Даже среди неприятностей войны в Корее сочетание вильсонианских принципов и рузвельтовской геостратегии дало удивительный импульс, действовавший первые полтора десятилетия политики холодной войны. Несмотря на начавшиеся внутриполитические дискуссии, Америка организовала Берлинский «воздушный мост» 1948–1949 годов, сорвав советский ультиматум по Западному Берлину, прошла через войну в Корее, отразила попытку Советов в 1962 году разместить ядерные баллистические ракеты средней дальности на Кубе. Затем последовало заключение в 1963 году договора с Советским Союзом об отказе от ядерных испытаний в атмосфере: соглашение стало символом того, что сверхдержавам необходимо обсудить и ограничить свои возможности по уничтожению человечества. В конгрессе касательно политики сдерживания в основном существовало единодушие – ее поддерживали обе партии. Взаимоотношения между политиками и интеллектуальными сообществами были профессиональными и, как считалось, основывались на общих долгосрочных целях.
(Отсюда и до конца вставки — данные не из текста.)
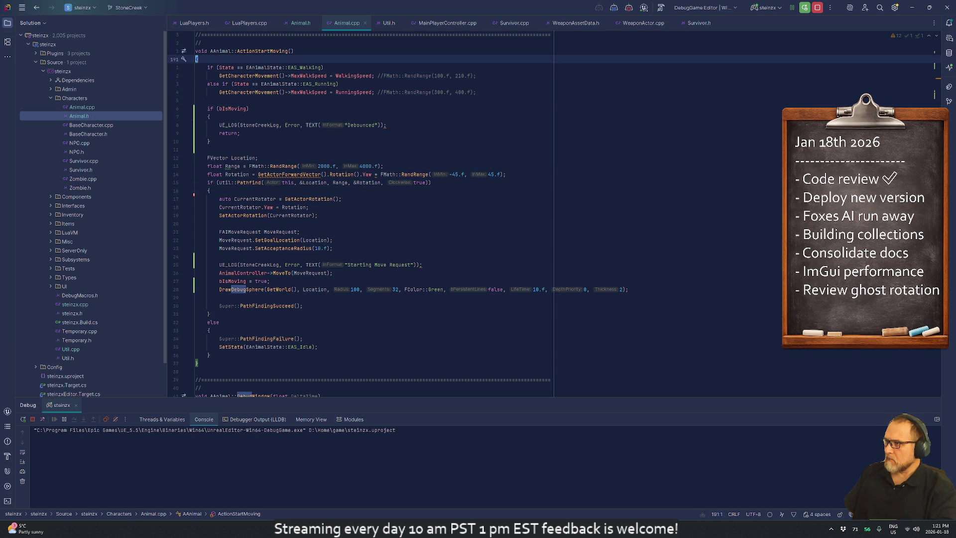
key(Down)
key(Down)
key(Down)
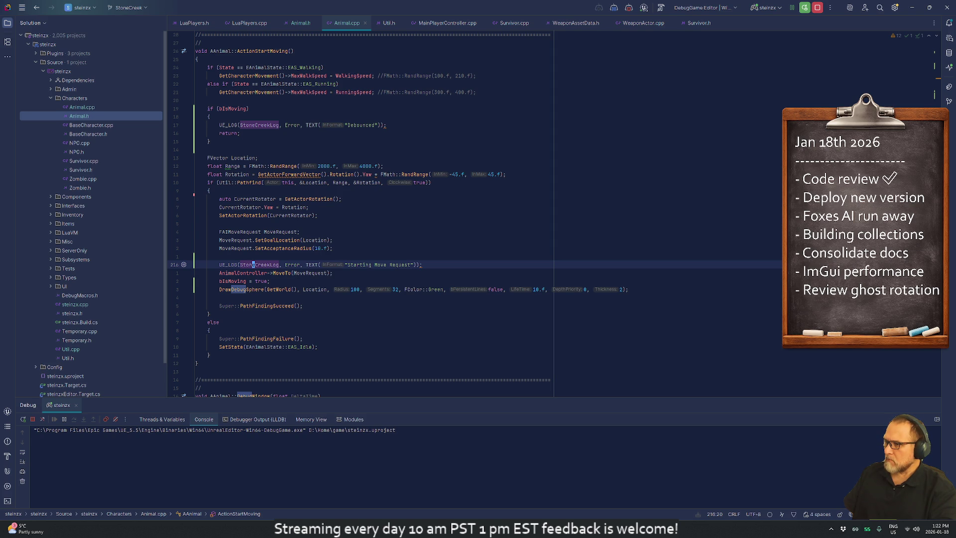
key(Down)
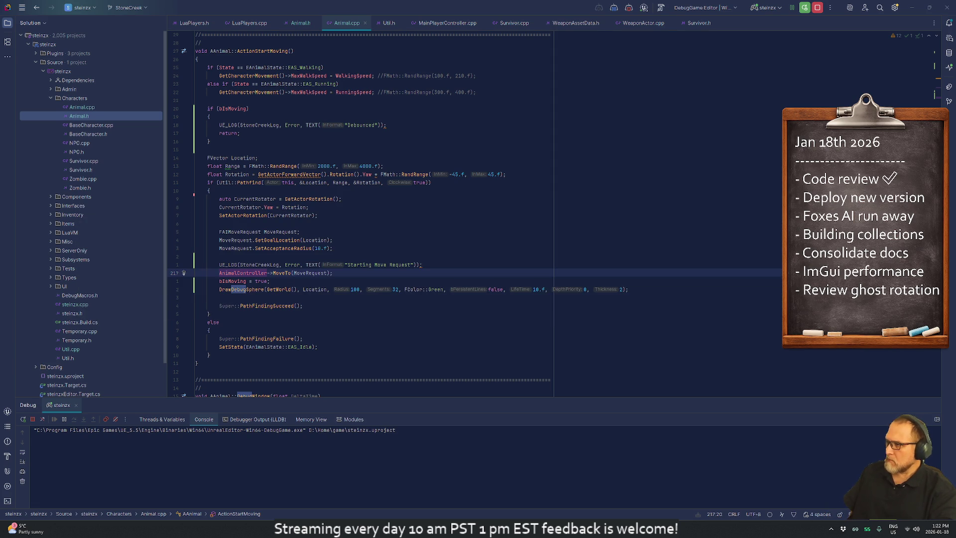
Step: Change the SetTimer rate from 10 to 5.f and the DrawDebugSphere lifetime to 5
scroll(368, 214, up, 20)
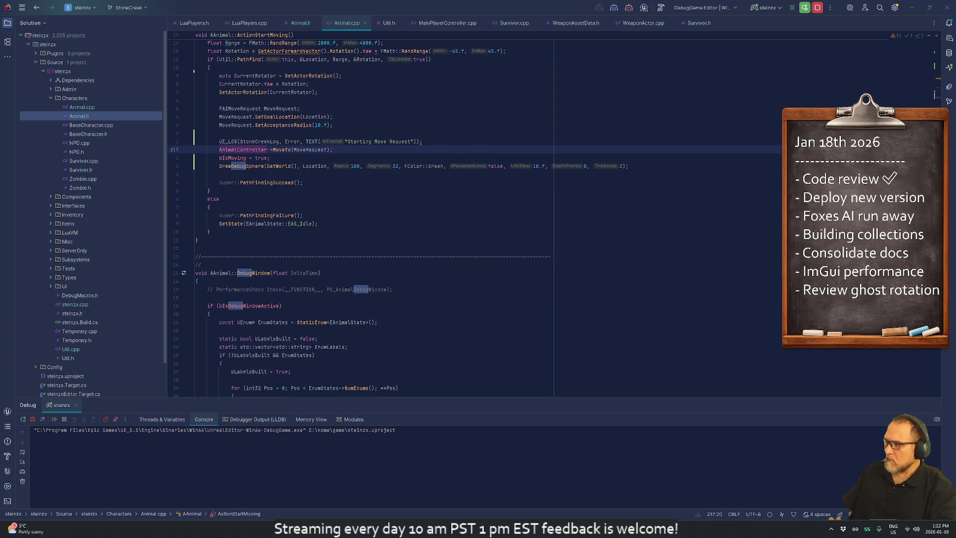
scroll(368, 214, up, 15)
Однако национальный консенсус начал разрушаться – по времени, очень приблизительно, это совпало с убийством Джона Ф. Кеннеди. Одной из причин раскола стало потрясение, постигшее нацию после убийства молодого президента, который призывал Америку воплотить в жизнь ее идеалистические традиции. Хотя преступление совершил коммунист Освальд, какое-то время проживший в Советском Союзе, многих представителей молодого поколения тяжелая потеря заставила задаться вопросами о моральной обоснованности американского пути.

Холодная война началась с призыва поддержать демократию и свободу во всем мире, повторенного Кеннеди с еще большей страстностью в инаугурационной речи. Тем не менее с течением времени военные доктрины, питавшие стратегию сдерживания, начали оказывать губительное воздействие на восприятие общественности. Разрыв между разрушительной способностью оружия и целями, для достижения которых оно может быть использовано, оказался непреодолимым. Все теории ограниченного применения военных атомных технологий продемонстрировали свою неосуществимость. Принятая к реализации стратегия основывалась на способности нанести такой ущерб, что жертвы среди гражданского населения будут считаться недопустимыми, но при этом потери с обеих сторон в считаные дни непременно составят десятки миллионов человек. Подобные расчеты накладывали отпечаток на уверенности национальных лидеров в себе и подрывали доверие к ним со стороны общественности.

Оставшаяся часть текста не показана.